- _Written task_
State how many lines of the entries below hold the word "SilkS"; reply with nothing but the number.

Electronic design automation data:
=======
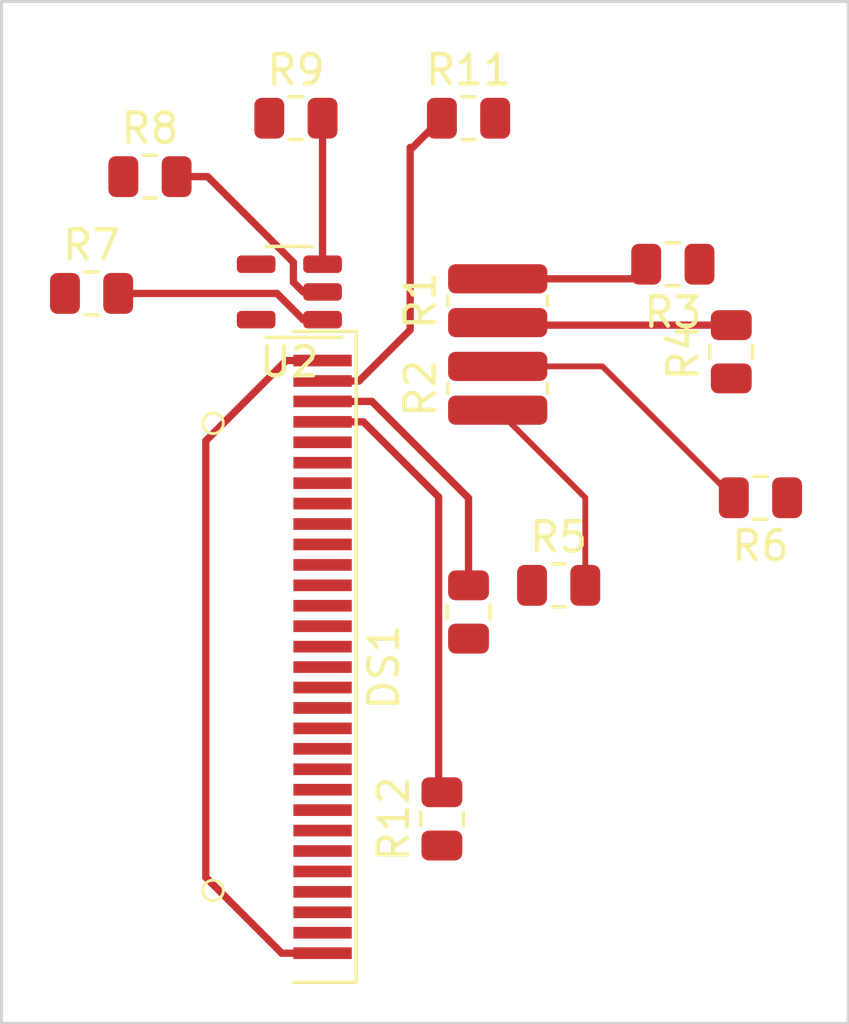
<source format=kicad_pcb>
(kicad_pcb
	(version 20240108)
	(generator "pcbnew")
	(generator_version "8.0")
	(general
		(thickness 1.6)
		(legacy_teardrops no)
	)
	(paper "A4")
	(layers
		(0 "F.Cu" signal)
		(31 "B.Cu" signal)
		(32 "B.Adhes" user "B.Adhesive")
		(33 "F.Adhes" user "F.Adhesive")
		(34 "B.Paste" user)
		(35 "F.Paste" user)
		(36 "B.SilkS" user "B.Silkscreen")
		(37 "F.SilkS" user "F.Silkscreen")
		(38 "B.Mask" user)
		(39 "F.Mask" user)
		(40 "Dwgs.User" user "User.Drawings")
		(41 "Cmts.User" user "User.Comments")
		(42 "Eco1.User" user "User.Eco1")
		(43 "Eco2.User" user "User.Eco2")
		(44 "Edge.Cuts" user)
		(45 "Margin" user)
		(46 "B.CrtYd" user "B.Courtyard")
		(47 "F.CrtYd" user "F.Courtyard")
		(48 "B.Fab" user)
		(49 "F.Fab" user)
		(50 "User.1" user)
		(51 "User.2" user)
		(52 "User.3" user)
		(53 "User.4" user)
		(54 "User.5" user)
		(55 "User.6" user)
		(56 "User.7" user)
		(57 "User.8" user)
		(58 "User.9" user)
	)
	(setup
		(pad_to_mask_clearance 0)
		(allow_soldermask_bridges_in_footprints no)
		(pcbplotparams
			(layerselection 0x00010fc_ffffffff)
			(plot_on_all_layers_selection 0x0000000_00000000)
			(disableapertmacros no)
			(usegerberextensions no)
			(usegerberattributes yes)
			(usegerberadvancedattributes yes)
			(creategerberjobfile yes)
			(dashed_line_dash_ratio 12.000000)
			(dashed_line_gap_ratio 3.000000)
			(svgprecision 4)
			(plotframeref no)
			(viasonmask no)
			(mode 1)
			(useauxorigin no)
			(hpglpennumber 1)
			(hpglpenspeed 20)
			(hpglpendiameter 15.000000)
			(pdf_front_fp_property_popups yes)
			(pdf_back_fp_property_popups yes)
			(dxfpolygonmode yes)
			(dxfimperialunits yes)
			(dxfusepcbnewfont yes)
			(psnegative no)
			(psa4output no)
			(plotreference yes)
			(plotvalue yes)
			(plotfptext yes)
			(plotinvisibletext no)
			(sketchpadsonfab no)
			(subtractmaskfromsilk no)
			(outputformat 1)
			(mirror no)
			(drillshape 1)
			(scaleselection 1)
			(outputdirectory "")
		)
	)
	(net 0 "")
	(net 1 "unconnected-(U2-Pad4)")
	(net 2 "unconnected-(U2-V+-Pad5)")
	(net 3 "Net-(DS1-GND-Pad1)")
	(net 4 "unconnected-(DS1-C2N-Pad2)")
	(net 5 "unconnected-(DS1-C2P-Pad3)")
	(net 6 "unconnected-(DS1-C1P-Pad4)")
	(net 7 "unconnected-(DS1-C1N-Pad5)")
	(net 8 "unconnected-(DS1-VBAT-Pad6)")
	(net 9 "unconnected-(DS1-NC-Pad7)")
	(net 10 "unconnected-(DS1-VSS-Pad8)")
	(net 11 "unconnected-(DS1-VDD-Pad9)")
	(net 12 "unconnected-(DS1-BS0-Pad10)")
	(net 13 "unconnected-(DS1-BS1-Pad11)")
	(net 14 "unconnected-(DS1-BS2-Pad12)")
	(net 15 "unconnected-(DS1-~{CS}-Pad13)")
	(net 16 "unconnected-(DS1-~{RES}-Pad14)")
	(net 17 "unconnected-(DS1-D{slash}~{C}-Pad15)")
	(net 18 "unconnected-(DS1-R{slash}~{W}-Pad16)")
	(net 19 "unconnected-(DS1-E{slash}~{RD}-Pad17)")
	(net 20 "unconnected-(DS1-D0-Pad18)")
	(net 21 "unconnected-(DS1-D1-Pad19)")
	(net 22 "unconnected-(DS1-D2-Pad20)")
	(net 23 "unconnected-(DS1-D3-Pad21)")
	(net 24 "unconnected-(DS1-D4-Pad22)")
	(net 25 "unconnected-(DS1-D5-Pad23)")
	(net 26 "unconnected-(DS1-D6-Pad24)")
	(net 27 "unconnected-(DS1-D7-Pad25)")
	(net 28 "unconnected-(DS1-IREF-Pad26)")
	(net 29 "Net-(DS1-VCOMH)")
	(net 30 "Net-(DS1-VCC)")
	(net 31 "Net-(DS1-VLSS)")
	(net 32 "Net-(R1-Pad1)")
	(net 33 "Net-(R1-Pad2)")
	(net 34 "Net-(R2-Pad1)")
	(net 35 "Net-(R2-Pad2)")
	(net 36 "unconnected-(R3-Pad1)")
	(net 37 "unconnected-(R4-Pad1)")
	(net 38 "unconnected-(R5-Pad1)")
	(net 39 "unconnected-(R6-Pad1)")
	(net 40 "unconnected-(R7-Pad1)")
	(net 41 "Net-(U2--)")
	(net 42 "unconnected-(R8-Pad1)")
	(net 43 "Net-(U2-V-)")
	(net 44 "unconnected-(R9-Pad1)")
	(net 45 "Net-(U2-+)")
	(net 46 "unconnected-(R10-Pad2)")
	(net 47 "unconnected-(R11-Pad2)")
	(net 48 "unconnected-(R12-Pad1)")
	(footprint "Resistor_SMD:R_0805_2012Metric" (layer "F.Cu") (at 46 41))
	(footprint "Resistor_SMD:R_0612_1632Metric" (layer "F.Cu") (at 47 47.25 90))
	(footprint "Package_TO_SOT_SMD:SOT-23-5" (layer "F.Cu") (at 39.8625 46.95 180))
	(footprint "Resistor_SMD:R_0805_2012Metric" (layer "F.Cu") (at 33.0875 47))
	(footprint "Resistor_SMD:R_0805_2012Metric" (layer "F.Cu") (at 40.0875 41))
	(footprint "Resistor_SMD:R_0612_1632Metric" (layer "F.Cu") (at 47 50.25 90))
	(footprint "Resistor_SMD:R_0805_2012Metric" (layer "F.Cu") (at 56 54 180))
	(footprint "Resistor_SMD:R_0805_2012Metric" (layer "F.Cu") (at 45.0875 65 90))
	(footprint "Resistor_SMD:R_0805_2012Metric" (layer "F.Cu") (at 35.0875 43))
	(footprint "Resistor_SMD:R_0805_2012Metric" (layer "F.Cu") (at 53 46 180))
	(footprint "Display:OLED-128O064D" (layer "F.Cu") (at 41 59.45 90))
	(footprint "Resistor_SMD:R_0805_2012Metric" (layer "F.Cu") (at 49.0875 57))
	(footprint "Resistor_SMD:R_0805_2012Metric" (layer "F.Cu") (at 46 57.9125 -90))
	(footprint "Resistor_SMD:R_0805_2012Metric" (layer "F.Cu") (at 55 49 90))
	(gr_rect
		(start 30 37)
		(end 59 72)
		(stroke
			(width 0.1)
			(type default)
		)
		(fill none)
		(layer "Edge.Cuts")
		(uuid "ebc6b418-2997-45e4-a996-722fcdfb2e5a")
	)
	(segment
		(start 37 67)
		(end 39.6 69.6)
		(width 0.25)
		(layer "F.Cu")
		(net 3)
		(uuid "20e8f0f8-9367-4056-9e0c-32f350f485b9")
	)
	(segment
		(start 39.6 69.6)
		(end 41 69.6)
		(width 0.25)
		(layer "F.Cu")
		(net 3)
		(uuid "4730aca6-639f-4cb0-9493-32f0070b3185")
	)
	(segment
		(start 41 49.3)
		(end 39.75 49.3)
		(width 0.25)
		(layer "F.Cu")
		(net 3)
		(uuid "7c45629f-6937-4065-8b50-a1b1608ec272")
	)
	(segment
		(start 39.75 49.3)
		(end 37 52.05)
		(width 0.25)
		(layer "F.Cu")
		(net 3)
		(uuid "ca3096a9-dcf2-46c4-8c22-8e7fafe7e4d9")
	)
	(segment
		(start 37 52.05)
		(end 37 67)
		(width 0.25)
		(layer "F.Cu")
		(net 3)
		(uuid "ebcff081-cc40-4bf3-993e-7978db4b3279")
	)
	(segment
		(start 44.975 53.975)
		(end 42.4 51.4)
		(width 0.25)
		(layer "F.Cu")
		(net 29)
		(uuid "39bf78dd-58c0-477a-9fef-92ac8cf9e5c6")
	)
	(segment
		(start 45.0875 64.0875)
		(end 44.975 63.975)
		(width 0.25)
		(layer "F.Cu")
		(net 29)
		(uuid "62e25c59-371a-4bef-87d2-650fa40f2d5e")
	)
	(segment
		(start 42.4 51.4)
		(end 41 51.4)
		(width 0.25)
		(layer "F.Cu")
		(net 29)
		(uuid "632f4da6-fe91-40c7-9589-57eb140f1580")
	)
	(segment
		(start 44.975 63.975)
		(end 44.975 53.975)
		(width 0.25)
		(layer "F.Cu")
		(net 29)
		(uuid "da596123-1c72-41f3-8265-aafdb62e718a")
	)
	(segment
		(start 46 54.0098)
		(end 42.6902 50.7)
		(width 0.25)
		(layer "F.Cu")
		(net 30)
		(uuid "101924f0-6bc2-4ceb-915a-e28d97524215")
	)
	(segment
		(start 46 57)
		(end 46 54.0098)
		(width 0.25)
		(layer "F.Cu")
		(net 30)
		(uuid "6d9fe2f5-09a3-4988-8ac1-c42e6b01abaf")
	)
	(segment
		(start 42.6902 50.7)
		(end 41 50.7)
		(width 0.25)
		(layer "F.Cu")
		(net 30)
		(uuid "8468d0c8-ce42-48c4-9efd-79f1ce4c6a05")
	)
	(segment
		(start 42.25 50)
		(end 44 48.25)
		(width 0.25)
		(layer "F.Cu")
		(net 31)
		(uuid "06f81d58-3b7a-4982-818a-93065e36b5f4")
	)
	(segment
		(start 41 50)
		(end 42.25 50)
		(width 0.25)
		(layer "F.Cu")
		(net 31)
		(uuid "31b203e8-00f0-49dc-8ad4-fb19833ae4b2")
	)
	(segment
		(start 44.0875 42)
		(end 45.0875 41)
		(width 0.25)
		(layer "F.Cu")
		(net 31)
		(uuid "443c5f64-92bb-4c2e-9c9b-1fac04dcc39d")
	)
	(segment
		(start 44 42)
		(end 44.0875 42)
		(width 0.25)
		(layer "F.Cu")
		(net 31)
		(uuid "6d378650-282d-48c8-86c2-43e703cbd8fd")
	)
	(segment
		(start 44 48.25)
		(end 44 42)
		(width 0.25)
		(layer "F.Cu")
		(net 31)
		(uuid "aef2b8f6-3fd3-43e7-9bef-66cd86d19d98")
	)
	(segment
		(start 48 48)
		(end 48.0875 48.0875)
		(width 0.25)
		(layer "F.Cu")
		(net 32)
		(uuid "43dc5c3e-4796-4ded-b0e6-25074099cee0")
	)
	(segment
		(start 47 48)
		(end 48 48)
		(width 0.25)
		(layer "F.Cu")
		(net 32)
		(uuid "4a80b987-6e01-4d62-b39b-d31946385bfc")
	)
	(segment
		(start 48.0875 48.0875)
		(end 55 48.0875)
		(width 0.25)
		(layer "F.Cu")
		(net 32)
		(uuid "b69b746f-c845-49d1-9a05-6a4d81617c79")
	)
	(segment
		(start 54.9125 48)
		(end 55 48.0875)
		(width 0.25)
		(layer "F.Cu")
		(net 32)
		(uuid "dc716890-b522-4020-9524-fa91bd52e79b")
	)
	(segment
		(start 51.5875 46.5)
		(end 52.0875 46)
		(width 0.25)
		(layer "F.Cu")
		(net 33)
		(uuid "73836905-bbf1-4691-b114-fa148a419c54")
	)
	(segment
		(start 47 46.5)
		(end 51.5875 46.5)
		(width 0.25)
		(layer "F.Cu")
		(net 33)
		(uuid "9dc14eea-1974-40f4-a19a-2fa966f17d97")
	)
	(segment
		(start 47 51)
		(end 50 54)
		(width 0.2)
		(layer "F.Cu")
		(net 34)
		(uuid "161ac608-279d-4774-aa9c-498d1b36bfd7")
	)
	(segment
		(start 50 54)
		(end 50 57)
		(width 0.2)
		(layer "F.Cu")
		(net 34)
		(uuid "c292b2b7-2f4a-4aa4-8a84-4d65f7b16a48")
	)
	(segment
		(start 50.5875 49.5)
		(end 47 49.5)
		(width 0.2)
		(layer "F.Cu")
		(net 35)
		(uuid "4fb3226e-0809-4a51-a11b-851c0fdca4df")
	)
	(segment
		(start 55.0875 54)
		(end 50.5875 49.5)
		(width 0.2)
		(layer "F.Cu")
		(net 35)
		(uuid "bebb3cfd-0b61-47bd-8c4e-a7de0f0485df")
	)
	(segment
		(start 40.337501 47.9)
		(end 39.437501 47)
		(width 0.25)
		(layer "F.Cu")
		(net 41)
		(uuid "344dc433-d00d-4cac-827a-27e5f5377d0b")
	)
	(segment
		(start 39.437501 47)
		(end 34 47)
		(width 0.25)
		(layer "F.Cu")
		(net 41)
		(uuid "8b2f7e73-6fcb-4b37-a75c-c0479ec8977b")
	)
	(segment
		(start 41 47.9)
		(end 40.337501 47.9)
		(width 0.25)
		(layer "F.Cu")
		(net 41)
		(uuid "cdd95194-e830-41cf-a773-4a14ff649902")
	)
	(segment
		(start 36 43)
		(end 37.063408 43)
		(width 0.25)
		(layer "F.Cu")
		(net 43)
		(uuid "15623a65-cb09-4253-a066-0b4ffb4d35d4")
	)
	(segment
		(start 40.337501 46.95)
		(end 41 46.95)
		(width 0.25)
		(layer "F.Cu")
		(net 43)
		(uuid "5aaac306-25e7-4d86-8c50-f507b1a8456c")
	)
	(segment
		(start 40 45.936592)
		(end 40 46.612499)
		(width 0.25)
		(layer "F.Cu")
		(net 43)
		(uuid "9023e3aa-ffdb-427b-a384-26797ea05a8d")
	)
	(segment
		(start 40 46.612499)
		(end 40.337501 46.95)
		(width 0.25)
		(layer "F.Cu")
		(net 43)
		(uuid "bd5cc39d-625d-41e1-8a26-d41abf34f5f1")
	)
	(segment
		(start 37.063408 43)
		(end 40 45.936592)
		(width 0.25)
		(layer "F.Cu")
		(net 43)
		(uuid "dd9c238b-bf7f-4cc1-8a97-9e2fb8ac78b8")
	)
	(segment
		(start 41 41)
		(end 41 46)
		(width 0.25)
		(layer "F.Cu")
		(net 45)
		(uuid "afeb14b3-f163-4c36-bb5b-25f7aee0b9dd")
	)
)

</source>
=======
- _Exercise result_
2